Со двора вошел Степан Захарыч с мокрой, взлохмаченной головой, растирая шею суровым полотенцем.

— Все копаешься? Поди умойся. Хозяйка уже самовар шурует. — Он подтолкнул Федора локтем в бок. — А она, видать, того, соскучилась!.

Федор шутки не принял, и Степан Захарыч, нахмурившись, сказал строго:

— Только гляди, без грубиянства! Не такая…

Умывшись, Федор прошел в горницу. Здесь было прохладно и чуть сумеречно от многих растений, стоящих на окнах в глиняных горшочках. Угол стены занимал поставец с фотографиями. Выделялась большая карточка, убранная пучками сухой травы-слезки: парень в косоворотке об руку с женщиной в темном платье и с косынкой на плечах. Позади них громоздились облака и торчала башня, похожая на сахарную голову. Фотография была плохая. Едва наметив черты и грубо отяжелив лица, она придала сходство парню и женщине, в которой с трудом угадывалась хозяйка.

— Твой? — спросил Степан Захарыч хозяйку, когда та быстро пронесла в горницу поспевший самовар, держа его на далеко вытянутых руках.

Хозяйка, на мгновение приблизив самовар почти вплотную к груди, поставила его на медный поднос и подняла порозовевшее, в бусинах пота, лицо.

— Мой. Только вы на карточку не глядите: он красивый.

— Воюет?

— Второй год как извещение получила, — просто и грустно сказала хозяйка.

Федор еще раз взглянул на карточку и поверил, что муж хозяйки был красивый.

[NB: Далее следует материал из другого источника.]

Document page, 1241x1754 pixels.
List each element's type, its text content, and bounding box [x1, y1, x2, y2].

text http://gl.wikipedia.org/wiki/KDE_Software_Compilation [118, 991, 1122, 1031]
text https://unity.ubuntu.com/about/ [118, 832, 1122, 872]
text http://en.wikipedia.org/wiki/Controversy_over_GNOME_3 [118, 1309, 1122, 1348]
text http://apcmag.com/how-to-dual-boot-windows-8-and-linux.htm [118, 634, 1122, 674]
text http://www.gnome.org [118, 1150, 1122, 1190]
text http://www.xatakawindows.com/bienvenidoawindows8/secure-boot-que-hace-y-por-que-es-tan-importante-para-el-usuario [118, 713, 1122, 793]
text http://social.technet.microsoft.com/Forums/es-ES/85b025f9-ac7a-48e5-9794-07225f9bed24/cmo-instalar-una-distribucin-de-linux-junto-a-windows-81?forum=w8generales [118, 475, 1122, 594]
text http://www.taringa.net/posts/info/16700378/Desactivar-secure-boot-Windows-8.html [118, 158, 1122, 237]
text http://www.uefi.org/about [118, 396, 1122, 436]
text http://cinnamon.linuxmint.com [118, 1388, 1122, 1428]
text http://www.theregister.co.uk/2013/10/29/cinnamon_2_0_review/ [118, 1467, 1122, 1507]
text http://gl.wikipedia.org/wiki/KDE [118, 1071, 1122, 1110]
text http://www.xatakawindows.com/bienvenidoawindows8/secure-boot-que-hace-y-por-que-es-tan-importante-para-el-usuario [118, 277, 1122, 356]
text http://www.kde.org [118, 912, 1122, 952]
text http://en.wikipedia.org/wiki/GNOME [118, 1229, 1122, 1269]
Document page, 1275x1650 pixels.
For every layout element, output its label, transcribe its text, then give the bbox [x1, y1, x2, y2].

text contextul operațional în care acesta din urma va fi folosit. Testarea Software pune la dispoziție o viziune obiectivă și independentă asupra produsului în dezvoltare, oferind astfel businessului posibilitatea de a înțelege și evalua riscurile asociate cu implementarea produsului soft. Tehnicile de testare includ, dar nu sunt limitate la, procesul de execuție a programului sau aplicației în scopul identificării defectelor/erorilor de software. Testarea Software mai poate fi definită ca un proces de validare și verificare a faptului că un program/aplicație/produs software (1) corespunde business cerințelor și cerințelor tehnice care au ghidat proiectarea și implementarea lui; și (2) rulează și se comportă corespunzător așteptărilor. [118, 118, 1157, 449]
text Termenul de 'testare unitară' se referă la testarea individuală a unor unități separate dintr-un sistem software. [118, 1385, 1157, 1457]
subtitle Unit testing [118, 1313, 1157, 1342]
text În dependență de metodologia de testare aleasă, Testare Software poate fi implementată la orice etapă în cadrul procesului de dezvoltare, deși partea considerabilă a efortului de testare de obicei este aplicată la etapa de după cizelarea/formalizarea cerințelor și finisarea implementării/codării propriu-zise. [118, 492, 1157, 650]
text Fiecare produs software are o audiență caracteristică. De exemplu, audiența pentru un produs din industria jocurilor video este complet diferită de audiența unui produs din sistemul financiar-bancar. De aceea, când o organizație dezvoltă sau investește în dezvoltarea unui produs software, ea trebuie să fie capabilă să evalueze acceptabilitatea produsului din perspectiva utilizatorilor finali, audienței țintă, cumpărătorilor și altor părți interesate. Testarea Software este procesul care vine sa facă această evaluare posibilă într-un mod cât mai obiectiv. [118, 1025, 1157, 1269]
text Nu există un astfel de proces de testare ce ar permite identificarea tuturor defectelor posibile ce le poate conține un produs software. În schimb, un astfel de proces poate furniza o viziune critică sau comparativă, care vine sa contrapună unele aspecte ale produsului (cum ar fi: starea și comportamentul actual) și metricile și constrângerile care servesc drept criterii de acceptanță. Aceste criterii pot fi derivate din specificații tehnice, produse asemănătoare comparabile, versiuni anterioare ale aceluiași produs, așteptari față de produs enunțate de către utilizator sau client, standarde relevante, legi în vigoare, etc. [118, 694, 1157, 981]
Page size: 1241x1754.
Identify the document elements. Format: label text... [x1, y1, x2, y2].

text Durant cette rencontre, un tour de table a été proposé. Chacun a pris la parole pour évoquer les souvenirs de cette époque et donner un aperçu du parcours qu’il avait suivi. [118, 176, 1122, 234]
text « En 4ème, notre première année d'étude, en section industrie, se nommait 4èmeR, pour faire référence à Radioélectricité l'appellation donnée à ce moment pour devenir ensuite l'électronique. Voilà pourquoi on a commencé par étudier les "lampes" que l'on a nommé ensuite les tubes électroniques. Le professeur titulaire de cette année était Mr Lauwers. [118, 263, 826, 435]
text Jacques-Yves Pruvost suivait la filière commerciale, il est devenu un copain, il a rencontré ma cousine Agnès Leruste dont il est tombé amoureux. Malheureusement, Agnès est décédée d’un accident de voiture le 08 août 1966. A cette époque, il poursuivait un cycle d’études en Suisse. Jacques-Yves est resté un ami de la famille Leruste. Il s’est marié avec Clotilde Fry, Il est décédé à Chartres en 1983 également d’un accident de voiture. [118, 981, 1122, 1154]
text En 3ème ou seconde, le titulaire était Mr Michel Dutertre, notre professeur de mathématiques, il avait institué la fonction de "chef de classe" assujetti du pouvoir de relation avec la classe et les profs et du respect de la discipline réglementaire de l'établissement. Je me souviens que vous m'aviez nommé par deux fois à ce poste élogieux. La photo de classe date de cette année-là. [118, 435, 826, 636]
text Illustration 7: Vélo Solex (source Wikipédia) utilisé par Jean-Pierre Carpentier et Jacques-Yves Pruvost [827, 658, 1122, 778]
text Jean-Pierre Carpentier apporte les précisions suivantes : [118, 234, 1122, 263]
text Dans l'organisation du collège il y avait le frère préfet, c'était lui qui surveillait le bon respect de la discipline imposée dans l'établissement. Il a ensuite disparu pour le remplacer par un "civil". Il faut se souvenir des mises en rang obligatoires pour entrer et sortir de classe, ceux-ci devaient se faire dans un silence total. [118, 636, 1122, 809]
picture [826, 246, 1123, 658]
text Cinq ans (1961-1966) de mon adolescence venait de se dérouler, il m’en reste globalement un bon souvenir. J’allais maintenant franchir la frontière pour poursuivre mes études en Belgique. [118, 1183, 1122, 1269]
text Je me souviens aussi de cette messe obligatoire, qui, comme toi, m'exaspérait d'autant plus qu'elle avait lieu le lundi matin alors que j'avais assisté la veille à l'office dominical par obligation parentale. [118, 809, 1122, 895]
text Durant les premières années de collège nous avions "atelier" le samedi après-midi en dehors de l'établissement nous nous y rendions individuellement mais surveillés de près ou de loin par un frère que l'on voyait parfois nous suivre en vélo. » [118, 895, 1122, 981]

Хозяйка собирала на стол. Движения ее были упруго-легки; видно, что давно лишена она радости хозяйственной заботы, той особой расторопной ловкости, которую обретает каждая хозяйка, когда за ее работой следит мужчина.

Степан Захарыч отлучился в сени и вернулся с орденом Славы и двумя медалями на груди. Федор мысленно обругал себя за недогадливость: у него тоже были две боевые медали. К столу хозяйка первого пригласила Степана Захарыча и первую чашку налила ему. Уперев сильные, широкие локти в стол, она смотрела, как гости с аппетитом пили чай, ели твердые баранки, обмазывая их фронтовым комбижиром.

— Что же вы не кушаете, хозяюшка? — спросил Федор.

Степан Захарыч высунулся из-за стола, быстро налил стакан чаю, подвинул хозяйке и насыпал перед ней целую горку баранок.